> _Tarefa 1_
Transcreva sem alterações as linhas da listagem, começando pela que contém "common name: Eastern skunk cabbage" e parando depois da que contém "scientific name: Conus flavidus", ambas incluídas.

> _Trecho do documento_
######

Tuesday, January 19, 2010

Distrito 9


por Kleber Mendonça Filho
cinemascopio@gmail.com


O filme de ficção científica Distrito 9 (District 9, Estados Unidos/Nova Zelândia/África do Sul) deixa curiosa sensação. Por um lado, é original em vários sentidos, o primeiro deles por tratar-se de uma visão artística muito interessante de uma sociedade (a sul africana, a partir de Johanesburgo), articulada por um sul africano, Neill Blomkamp, 30 anos. Por outro, tem um aspecto de bate entope feito a partir de uma dezena de outros filmes que o público jovem talvez nunca tenha ouvido falar.

Vale ressaltar que Distrito 9 chega uma semana após o lançamento de Bastardos Inglórios, de Quentin Tarantino, outro diretor (relativamente) jovem que utiliza pedaços do cinema passado. Tarantino, no entanto, parece funcionar como um chef, especializado em fusões orgânicas. Blomkamp, por sua vez, estaria mais próximo de um mecânico a serviço de um desmanche.

######

> _Material fornecido_
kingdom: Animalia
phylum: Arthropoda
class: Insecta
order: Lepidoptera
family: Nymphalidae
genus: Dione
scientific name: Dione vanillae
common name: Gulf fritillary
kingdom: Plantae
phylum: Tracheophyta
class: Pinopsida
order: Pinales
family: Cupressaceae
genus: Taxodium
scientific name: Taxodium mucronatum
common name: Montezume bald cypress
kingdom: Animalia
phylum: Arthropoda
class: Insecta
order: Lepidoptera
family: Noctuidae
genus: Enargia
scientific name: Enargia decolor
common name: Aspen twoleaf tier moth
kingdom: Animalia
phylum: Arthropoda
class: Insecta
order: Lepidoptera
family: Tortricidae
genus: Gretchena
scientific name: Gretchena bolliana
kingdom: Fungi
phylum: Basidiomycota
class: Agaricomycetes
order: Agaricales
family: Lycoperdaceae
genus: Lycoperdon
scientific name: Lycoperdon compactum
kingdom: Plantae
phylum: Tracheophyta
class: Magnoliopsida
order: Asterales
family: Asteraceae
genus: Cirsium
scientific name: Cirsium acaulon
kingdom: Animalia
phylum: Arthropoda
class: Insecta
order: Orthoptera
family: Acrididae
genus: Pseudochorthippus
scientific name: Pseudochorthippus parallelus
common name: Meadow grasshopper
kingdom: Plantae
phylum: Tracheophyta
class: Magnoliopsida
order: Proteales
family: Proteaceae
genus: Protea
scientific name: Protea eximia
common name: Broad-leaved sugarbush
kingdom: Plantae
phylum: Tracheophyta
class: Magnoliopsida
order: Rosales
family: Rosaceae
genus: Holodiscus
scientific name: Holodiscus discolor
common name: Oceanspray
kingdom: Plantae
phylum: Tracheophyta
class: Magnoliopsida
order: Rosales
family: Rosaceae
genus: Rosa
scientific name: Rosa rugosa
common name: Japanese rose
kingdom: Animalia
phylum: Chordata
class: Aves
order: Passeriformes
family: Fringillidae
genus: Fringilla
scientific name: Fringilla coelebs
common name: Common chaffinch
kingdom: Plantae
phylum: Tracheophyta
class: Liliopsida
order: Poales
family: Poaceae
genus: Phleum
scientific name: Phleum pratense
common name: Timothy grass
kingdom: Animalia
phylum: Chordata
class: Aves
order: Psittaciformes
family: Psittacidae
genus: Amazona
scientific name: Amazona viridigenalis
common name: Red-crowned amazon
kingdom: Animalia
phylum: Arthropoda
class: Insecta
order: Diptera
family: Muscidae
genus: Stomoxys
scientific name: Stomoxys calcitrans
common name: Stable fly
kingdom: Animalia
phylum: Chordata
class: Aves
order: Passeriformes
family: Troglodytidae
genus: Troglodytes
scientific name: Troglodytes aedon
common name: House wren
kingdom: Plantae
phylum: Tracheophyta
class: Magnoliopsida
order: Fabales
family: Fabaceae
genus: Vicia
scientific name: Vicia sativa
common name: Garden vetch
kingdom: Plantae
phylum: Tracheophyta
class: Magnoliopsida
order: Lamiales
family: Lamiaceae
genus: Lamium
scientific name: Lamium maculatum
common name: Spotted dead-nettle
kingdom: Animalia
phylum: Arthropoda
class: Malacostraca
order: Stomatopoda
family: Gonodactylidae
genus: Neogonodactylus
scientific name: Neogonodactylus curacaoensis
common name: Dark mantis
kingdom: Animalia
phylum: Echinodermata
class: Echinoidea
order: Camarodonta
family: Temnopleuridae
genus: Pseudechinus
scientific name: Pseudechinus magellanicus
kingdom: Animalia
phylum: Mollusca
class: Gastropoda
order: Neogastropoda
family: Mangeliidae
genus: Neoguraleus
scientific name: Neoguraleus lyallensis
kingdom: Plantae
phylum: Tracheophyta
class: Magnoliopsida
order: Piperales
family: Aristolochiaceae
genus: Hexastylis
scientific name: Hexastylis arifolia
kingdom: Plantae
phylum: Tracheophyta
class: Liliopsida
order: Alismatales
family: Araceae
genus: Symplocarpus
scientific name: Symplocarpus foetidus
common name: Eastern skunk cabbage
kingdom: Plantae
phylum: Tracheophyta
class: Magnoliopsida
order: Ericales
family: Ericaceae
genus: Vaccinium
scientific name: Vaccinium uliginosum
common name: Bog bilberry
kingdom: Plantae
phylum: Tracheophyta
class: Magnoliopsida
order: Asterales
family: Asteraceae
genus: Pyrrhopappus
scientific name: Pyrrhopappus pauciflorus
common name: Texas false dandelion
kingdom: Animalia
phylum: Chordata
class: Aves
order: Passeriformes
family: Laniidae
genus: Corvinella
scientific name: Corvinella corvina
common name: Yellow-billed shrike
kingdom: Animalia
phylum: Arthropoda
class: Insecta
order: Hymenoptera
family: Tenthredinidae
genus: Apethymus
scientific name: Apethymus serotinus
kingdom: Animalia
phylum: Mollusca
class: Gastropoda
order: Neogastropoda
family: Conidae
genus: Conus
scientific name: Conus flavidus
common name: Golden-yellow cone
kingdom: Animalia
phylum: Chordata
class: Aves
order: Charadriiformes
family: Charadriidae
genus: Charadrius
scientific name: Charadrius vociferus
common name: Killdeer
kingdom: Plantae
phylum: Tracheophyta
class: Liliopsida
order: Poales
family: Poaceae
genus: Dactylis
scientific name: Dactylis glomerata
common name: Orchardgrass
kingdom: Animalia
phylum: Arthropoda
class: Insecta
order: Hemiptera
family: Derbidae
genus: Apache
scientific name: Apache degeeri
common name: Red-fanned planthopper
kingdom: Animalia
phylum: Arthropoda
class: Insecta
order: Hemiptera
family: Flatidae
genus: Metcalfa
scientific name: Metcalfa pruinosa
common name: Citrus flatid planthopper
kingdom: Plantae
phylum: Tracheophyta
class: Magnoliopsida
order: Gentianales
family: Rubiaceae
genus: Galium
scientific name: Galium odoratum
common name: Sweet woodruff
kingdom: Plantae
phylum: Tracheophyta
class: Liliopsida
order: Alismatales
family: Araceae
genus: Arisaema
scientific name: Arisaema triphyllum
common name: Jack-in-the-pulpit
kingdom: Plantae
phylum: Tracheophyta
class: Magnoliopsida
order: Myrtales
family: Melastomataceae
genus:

######

> _Tarefa 2_
Na crítica de Distrito 9, qual é a idade informada de Neill Blomkamp?

> _Resposta 1_
common name: Eastern skunk cabbage
kingdom: Plantae
phylum: Tracheophyta
class: Magnoliopsida
order: Ericales
family: Ericaceae
genus: Vaccinium
scientific name: Vaccinium uliginosum
common name: Bog bilberry
kingdom: Plantae
phylum: Tracheophyta
class: Magnoliopsida
order: Asterales
family: Asteraceae
genus: Pyrrhopappus
scientific name: Pyrrhopappus pauciflorus
common name: Texas false dandelion
kingdom: Animalia
phylum: Chordata
class: Aves
order: Passeriformes
family: Laniidae
genus: Corvinella
scientific name: Corvinella corvina
common name: Yellow-billed shrike
kingdom: Animalia
phylum: Arthropoda
class: Insecta
order: Hymenoptera
family: Tenthredinidae
genus: Apethymus
scientific name: Apethymus serotinus
kingdom: Animalia
phylum: Mollusca
class: Gastropoda
order: Neogastropoda
family: Conidae
genus: Conus
scientific name: Conus flavidus

> _Resposta 2_
30 anos.